Exercise in exact copying. Transcribe every entry that follows, word for word.

•••

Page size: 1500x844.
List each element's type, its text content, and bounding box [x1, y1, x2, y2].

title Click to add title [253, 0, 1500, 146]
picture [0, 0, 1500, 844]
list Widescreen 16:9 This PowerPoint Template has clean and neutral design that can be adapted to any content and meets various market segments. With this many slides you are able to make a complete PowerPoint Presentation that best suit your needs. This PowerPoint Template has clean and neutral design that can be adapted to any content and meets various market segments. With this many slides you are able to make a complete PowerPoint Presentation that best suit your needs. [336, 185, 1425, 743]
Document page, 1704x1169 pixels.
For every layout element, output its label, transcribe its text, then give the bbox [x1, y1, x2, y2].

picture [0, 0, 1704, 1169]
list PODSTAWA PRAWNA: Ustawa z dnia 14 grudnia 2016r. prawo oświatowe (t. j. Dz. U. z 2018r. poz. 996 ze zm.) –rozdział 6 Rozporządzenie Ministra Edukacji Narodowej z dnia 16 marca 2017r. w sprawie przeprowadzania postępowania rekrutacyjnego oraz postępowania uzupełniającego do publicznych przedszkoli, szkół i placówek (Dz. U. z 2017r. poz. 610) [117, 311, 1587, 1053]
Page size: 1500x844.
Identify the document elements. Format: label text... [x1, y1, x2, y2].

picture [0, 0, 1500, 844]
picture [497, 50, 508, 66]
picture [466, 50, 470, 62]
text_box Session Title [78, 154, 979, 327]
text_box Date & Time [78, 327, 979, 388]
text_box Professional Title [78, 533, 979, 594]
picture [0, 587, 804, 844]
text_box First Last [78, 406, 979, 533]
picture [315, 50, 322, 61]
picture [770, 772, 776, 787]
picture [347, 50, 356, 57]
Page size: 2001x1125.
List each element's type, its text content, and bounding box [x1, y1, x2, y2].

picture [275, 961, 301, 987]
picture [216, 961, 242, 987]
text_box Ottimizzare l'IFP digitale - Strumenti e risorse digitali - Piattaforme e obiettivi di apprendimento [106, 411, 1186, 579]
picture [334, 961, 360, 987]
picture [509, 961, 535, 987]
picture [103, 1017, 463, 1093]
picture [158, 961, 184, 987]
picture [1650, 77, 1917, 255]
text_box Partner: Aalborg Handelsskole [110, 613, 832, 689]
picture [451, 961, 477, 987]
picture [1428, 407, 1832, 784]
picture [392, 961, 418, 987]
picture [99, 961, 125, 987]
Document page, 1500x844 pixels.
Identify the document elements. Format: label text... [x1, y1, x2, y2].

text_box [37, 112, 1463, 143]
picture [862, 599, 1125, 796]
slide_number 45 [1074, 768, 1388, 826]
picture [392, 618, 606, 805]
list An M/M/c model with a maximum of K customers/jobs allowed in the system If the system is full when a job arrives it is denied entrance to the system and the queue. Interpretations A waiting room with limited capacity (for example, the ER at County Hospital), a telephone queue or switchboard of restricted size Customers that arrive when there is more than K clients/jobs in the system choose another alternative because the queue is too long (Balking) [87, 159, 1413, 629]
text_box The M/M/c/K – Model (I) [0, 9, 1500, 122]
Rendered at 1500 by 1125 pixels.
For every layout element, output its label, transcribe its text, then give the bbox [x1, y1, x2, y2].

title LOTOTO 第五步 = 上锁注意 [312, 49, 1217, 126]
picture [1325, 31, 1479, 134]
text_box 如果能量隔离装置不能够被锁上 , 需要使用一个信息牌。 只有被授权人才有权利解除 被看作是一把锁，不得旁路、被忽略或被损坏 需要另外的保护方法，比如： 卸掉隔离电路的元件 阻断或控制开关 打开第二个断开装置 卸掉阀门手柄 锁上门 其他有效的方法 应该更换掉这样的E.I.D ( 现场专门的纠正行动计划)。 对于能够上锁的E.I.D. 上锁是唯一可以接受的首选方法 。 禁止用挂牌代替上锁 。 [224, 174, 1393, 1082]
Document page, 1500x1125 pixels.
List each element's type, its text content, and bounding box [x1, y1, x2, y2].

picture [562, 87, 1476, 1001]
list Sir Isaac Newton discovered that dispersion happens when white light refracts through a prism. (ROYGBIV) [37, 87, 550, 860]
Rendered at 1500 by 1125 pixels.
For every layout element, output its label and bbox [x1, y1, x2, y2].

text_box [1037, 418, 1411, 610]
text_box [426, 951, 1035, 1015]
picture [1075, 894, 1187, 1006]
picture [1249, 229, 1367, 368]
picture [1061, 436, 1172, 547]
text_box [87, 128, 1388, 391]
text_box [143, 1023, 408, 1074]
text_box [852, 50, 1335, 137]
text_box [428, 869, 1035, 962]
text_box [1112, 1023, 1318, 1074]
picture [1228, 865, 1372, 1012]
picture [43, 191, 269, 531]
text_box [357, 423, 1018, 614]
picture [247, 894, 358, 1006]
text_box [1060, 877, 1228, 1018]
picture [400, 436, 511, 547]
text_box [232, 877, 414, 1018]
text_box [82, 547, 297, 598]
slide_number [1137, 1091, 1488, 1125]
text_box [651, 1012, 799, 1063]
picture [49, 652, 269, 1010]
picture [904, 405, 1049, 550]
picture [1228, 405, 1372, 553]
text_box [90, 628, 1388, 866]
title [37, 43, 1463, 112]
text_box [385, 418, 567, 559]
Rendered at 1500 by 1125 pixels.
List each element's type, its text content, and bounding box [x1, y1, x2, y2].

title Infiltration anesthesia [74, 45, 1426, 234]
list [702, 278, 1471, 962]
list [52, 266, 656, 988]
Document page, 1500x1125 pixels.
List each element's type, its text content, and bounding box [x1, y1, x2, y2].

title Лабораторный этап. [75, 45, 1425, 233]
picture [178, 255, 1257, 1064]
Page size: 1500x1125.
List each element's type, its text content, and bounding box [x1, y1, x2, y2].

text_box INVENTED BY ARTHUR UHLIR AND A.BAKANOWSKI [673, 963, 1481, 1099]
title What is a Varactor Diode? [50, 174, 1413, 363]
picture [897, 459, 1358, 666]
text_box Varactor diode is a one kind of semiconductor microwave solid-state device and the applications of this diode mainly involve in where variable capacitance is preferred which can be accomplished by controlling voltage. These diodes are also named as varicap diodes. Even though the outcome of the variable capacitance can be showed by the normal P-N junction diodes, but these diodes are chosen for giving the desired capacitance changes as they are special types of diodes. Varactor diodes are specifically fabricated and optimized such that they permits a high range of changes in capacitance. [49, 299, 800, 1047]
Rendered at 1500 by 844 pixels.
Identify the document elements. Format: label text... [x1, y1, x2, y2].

•••

Exercise solution:
Page size: 1500x844.
List each element's type, its text content, and bounding box [x1, y1, x2, y2].

title Click to add title [253, 0, 1500, 146]
picture [0, 0, 1500, 844]
list Widescreen 16:9 This PowerPoint Template has clean and neutral design that can be adapted to any content and meets various market segments. With this many slides you are able to make a complete PowerPoint Presentation that best suit your needs. This PowerPoint Template has clean and neutral design that can be adapted to any content and meets various market segments. With this many slides you are able to make a complete PowerPoint Presentation that best suit your needs. [336, 185, 1425, 743]
Document page, 1704x1169 pixels.
For every layout element, output its label, transcribe its text, then give the bbox [x1, y1, x2, y2].

picture [0, 0, 1704, 1169]
list PODSTAWA PRAWNA: Ustawa z dnia 14 grudnia 2016r. prawo oświatowe (t. j. Dz. U. z 2018r. poz. 996 ze zm.) –rozdział 6 Rozporządzenie Ministra Edukacji Narodowej z dnia 16 marca 2017r. w sprawie przeprowadzania postępowania rekrutacyjnego oraz postępowania uzupełniającego do publicznych przedszkoli, szkół i placówek (Dz. U. z 2017r. poz. 610) [117, 311, 1587, 1053]
Page size: 1500x844.
Identify the document elements. Format: label text... [x1, y1, x2, y2].

picture [0, 0, 1500, 844]
picture [497, 50, 508, 66]
picture [466, 50, 470, 62]
text_box Session Title [78, 154, 979, 327]
text_box Date & Time [78, 327, 979, 388]
text_box Professional Title [78, 533, 979, 594]
picture [0, 587, 804, 844]
text_box First Last [78, 406, 979, 533]
picture [315, 50, 322, 61]
picture [770, 772, 776, 787]
picture [347, 50, 356, 57]
Page size: 2001x1125.
List each element's type, its text content, and bounding box [x1, y1, x2, y2].

picture [275, 961, 301, 987]
picture [216, 961, 242, 987]
text_box Ottimizzare l'IFP digitale - Strumenti e risorse digitali - Piattaforme e obiettivi di apprendimento [106, 411, 1186, 579]
picture [334, 961, 360, 987]
picture [509, 961, 535, 987]
picture [103, 1017, 463, 1093]
picture [158, 961, 184, 987]
picture [1650, 77, 1917, 255]
text_box Partner: Aalborg Handelsskole [110, 613, 832, 689]
picture [451, 961, 477, 987]
picture [1428, 407, 1832, 784]
picture [392, 961, 418, 987]
picture [99, 961, 125, 987]
Document page, 1500x844 pixels.
Identify the document elements. Format: label text... [x1, y1, x2, y2].

text_box [37, 112, 1463, 143]
picture [862, 599, 1125, 796]
slide_number 45 [1074, 768, 1388, 826]
picture [392, 618, 606, 805]
list An M/M/c model with a maximum of K customers/jobs allowed in the system If the system is full when a job arrives it is denied entrance to the system and the queue. Interpretations A waiting room with limited capacity (for example, the ER at County Hospital), a telephone queue or switchboard of restricted size Customers that arrive when there is more than K clients/jobs in the system choose another alternative because the queue is too long (Balking) [87, 159, 1413, 629]
text_box The M/M/c/K – Model (I) [0, 9, 1500, 122]
Rendered at 1500 by 1125 pixels.
For every layout element, output its label, transcribe its text, then give the bbox [x1, y1, x2, y2].

title LOTOTO 第五步 = 上锁注意 [312, 49, 1217, 126]
picture [1325, 31, 1479, 134]
text_box 如果能量隔离装置不能够被锁上 , 需要使用一个信息牌。 只有被授权人才有权利解除 被看作是一把锁，不得旁路、被忽略或被损坏 需要另外的保护方法，比如： 卸掉隔离电路的元件 阻断或控制开关 打开第二个断开装置 卸掉阀门手柄 锁上门 其他有效的方法 应该更换掉这样的E.I.D ( 现场专门的纠正行动计划)。 对于能够上锁的E.I.D. 上锁是唯一可以接受的首选方法 。 禁止用挂牌代替上锁 。 [224, 174, 1393, 1082]
Document page, 1500x1125 pixels.
List each element's type, its text content, and bounding box [x1, y1, x2, y2].

picture [562, 87, 1476, 1001]
list Sir Isaac Newton discovered that dispersion happens when white light refracts through a prism. (ROYGBIV) [37, 87, 550, 860]
Rendered at 1500 by 1125 pixels.
For every layout element, output its label and bbox [x1, y1, x2, y2].

text_box [1037, 418, 1411, 610]
text_box [426, 951, 1035, 1015]
picture [1075, 894, 1187, 1006]
picture [1249, 229, 1367, 368]
picture [1061, 436, 1172, 547]
text_box [87, 128, 1388, 391]
text_box [143, 1023, 408, 1074]
text_box [852, 50, 1335, 137]
text_box [428, 869, 1035, 962]
text_box [1112, 1023, 1318, 1074]
picture [1228, 865, 1372, 1012]
picture [43, 191, 269, 531]
text_box [357, 423, 1018, 614]
picture [247, 894, 358, 1006]
text_box [1060, 877, 1228, 1018]
picture [400, 436, 511, 547]
text_box [232, 877, 414, 1018]
text_box [82, 547, 297, 598]
slide_number [1137, 1091, 1488, 1125]
text_box [651, 1012, 799, 1063]
picture [49, 652, 269, 1010]
picture [904, 405, 1049, 550]
picture [1228, 405, 1372, 553]
text_box [90, 628, 1388, 866]
title [37, 43, 1463, 112]
text_box [385, 418, 567, 559]
Rendered at 1500 by 1125 pixels.
List each element's type, its text content, and bounding box [x1, y1, x2, y2].

title Infiltration anesthesia [74, 45, 1426, 234]
list [702, 278, 1471, 962]
list [52, 266, 656, 988]
Document page, 1500x1125 pixels.
List each element's type, its text content, and bounding box [x1, y1, x2, y2].

title Лабораторный этап. [75, 45, 1425, 233]
picture [178, 255, 1257, 1064]
Page size: 1500x1125.
List each element's type, its text content, and bounding box [x1, y1, x2, y2].

text_box INVENTED BY ARTHUR UHLIR AND A.BAKANOWSKI [673, 963, 1481, 1099]
title What is a Varactor Diode? [50, 174, 1413, 363]
picture [897, 459, 1358, 666]
text_box Varactor diode is a one kind of semiconductor microwave solid-state device and the applications of this diode mainly involve in where variable capacitance is preferred which can be accomplished by controlling voltage. These diodes are also named as varicap diodes. Even though the outcome of the variable capacitance can be showed by the normal P-N junction diodes, but these diodes are chosen for giving the desired capacitance changes as they are special types of diodes. Varactor diodes are specifically fabricated and optimized such that they permits a high range of changes in capacitance. [49, 299, 800, 1047]
Rendered at 1500 by 844 pixels.
Identify the document elements. Format: label text... [x1, y1, x2, y2].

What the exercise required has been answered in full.